Caderno, perigo e vontade de estudar

Amanheceu, tocou o despertador e a Rafaela se mexeu preguiçosamente na cama. Ela não queria abrir os olhos, não queria levantar nem ir à escola. Tudo o que ela queria era dormir mais um pouquinho.

– Ah, mãe, não! – reclamou, enquanto Dona Sílvia puxava lentamente o cobertor de cima da menina, fazendo menção de arrumar a cama.

Rafaela se arrastou para sair da cama, foi até a cozinha, tomou um copo de água, tomou o café da manhã e, preguiçosamente, escovou os dentes.
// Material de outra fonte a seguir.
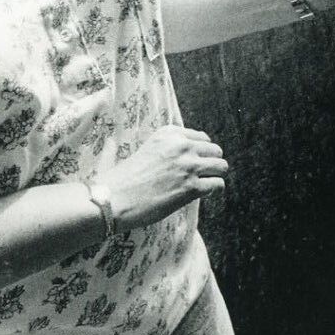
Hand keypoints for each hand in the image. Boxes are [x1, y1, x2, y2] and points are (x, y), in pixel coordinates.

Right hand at [95, 125, 227, 228]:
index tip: (194, 162)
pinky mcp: (191, 188)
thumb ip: (156, 145)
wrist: (113, 199)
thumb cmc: (120, 179)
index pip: (202, 138)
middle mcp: (181, 146)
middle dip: (210, 163)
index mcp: (169, 134)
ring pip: (221, 166)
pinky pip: (218, 185)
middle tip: (202, 174)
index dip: (200, 152)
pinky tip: (205, 194)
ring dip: (215, 175)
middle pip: (215, 150)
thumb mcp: (138, 149)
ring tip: (205, 184)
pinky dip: (214, 190)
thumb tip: (136, 144)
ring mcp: (188, 166)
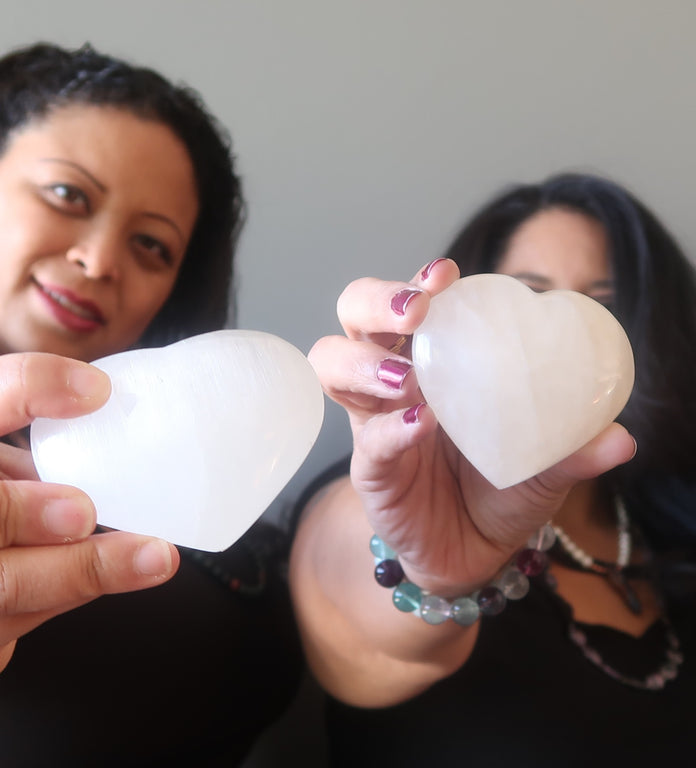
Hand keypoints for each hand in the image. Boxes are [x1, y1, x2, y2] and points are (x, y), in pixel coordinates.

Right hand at [0, 352, 177, 697]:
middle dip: (7, 510)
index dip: (17, 393)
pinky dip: (67, 596)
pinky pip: (5, 630)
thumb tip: (107, 427)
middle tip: (85, 509)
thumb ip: (1, 436)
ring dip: (74, 572)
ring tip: (151, 556)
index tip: (95, 392)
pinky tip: (115, 576)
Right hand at [309, 258, 635, 593]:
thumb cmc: (501, 489)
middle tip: (414, 311)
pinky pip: (368, 440)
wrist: (473, 552)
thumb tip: (621, 437)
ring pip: (332, 364)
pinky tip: (421, 426)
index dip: (416, 281)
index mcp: (433, 360)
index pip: (409, 304)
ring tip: (407, 377)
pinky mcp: (369, 468)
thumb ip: (573, 449)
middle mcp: (393, 380)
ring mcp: (373, 420)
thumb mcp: (544, 464)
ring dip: (365, 361)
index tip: (444, 274)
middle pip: (352, 317)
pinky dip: (392, 430)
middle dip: (374, 302)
Ela entrou no quarto para se trocar e juntar o material escolar, quando percebeu Dona Sílvia em pé, ao lado da porta.

Enquanto a filha vasculhava a gaveta atrás da camiseta do uniforme, a mãe avisou que ia contar como era a vida de Richa.

– Quem é Richa? – perguntou Rafaela.

– Uma garotinha de oito anos. Ela mora na Tanzânia, um país africano. Richa, a mãe, o padrasto e oito irmãos moram em uma casa no campo, quase um quilômetro distante da estrada.

Rafaela achou a camiseta e a vestiu.

– Mãe, você está inventando essa história?

– Não, é real!

E a mulher continuou contando.

– Todo dia, Richa enfrenta sozinha uma perigosa jornada de uma hora e meia para ir à escola.

– Uma hora e meia caminhando? Eu nunca faria isso.

– Que bom que o seu pai a leva à escola todos os dias, bem confortavelmente em nosso carro! Mas a Richa não tem essa sorte; ela tem que caminhar até a estrada e seguir pela terra. Os caminhões que passam por ela fazem a poeira levantar, e o calor castiga; mesmo assim, Richa continua. É perigoso, mas o outro caminho passa pelos trilhos de trem e é muito deserto. Não é seguro uma menina andar sozinha por ali. Alguns trechos do caminho passam por lugares cheios de pedras e arbustos secos. Eles arranham e machucam as pernas. Outros perigos estão à espreita: cobras prontas para dar o bote, escorpiões que se escondem pela vegetação rasteira…

Rafaela estava diante do espelho penteando os cabelos enquanto a mãe falava:

– Ao chegar à escola, o uniforme de Richa quase sempre está muito sujo, mas ela tem que ficar com ele. Não tem outro. É preciso ficar assim durante toda a aula. Depois, Richa precisa voltar para casa, passando pelos mesmos caminhos da ida e gastando outra hora e meia no trajeto.

– Não acredito que ela goste disso! – comentou Rafaela.

– E não gosta mesmo – respondeu a mãe. – Ela diz que não gosta da jornada e, às vezes, tem medo, mas está disposta a fazer o que for necessário para frequentar as aulas e, um dia, se tornar uma professora.

– Mãe, essa história não é de verdade! – Rafaela insistiu.

Dona Sílvia foi à sala e voltou trazendo uma revista, mostrando que a história era verídica. Havia até algumas fotos de Richa.

– Filha – concluiu a mãe –, você tem uma excelente oportunidade de estudo. Aproveite!

Dona Sílvia beijou a filha e saiu do quarto. Rafaela pegou os cadernos e enfiou-os na mochila. Já estava na porta do quarto e voltou para pegar a revista com a história de Richa. Por que não conhecer melhor a vida dessa garota? Rafaela correu para a garagem, onde o pai a esperava, com o motor do carro ligado. Que privilégio não ter que andar uma hora e meia para ir à escola!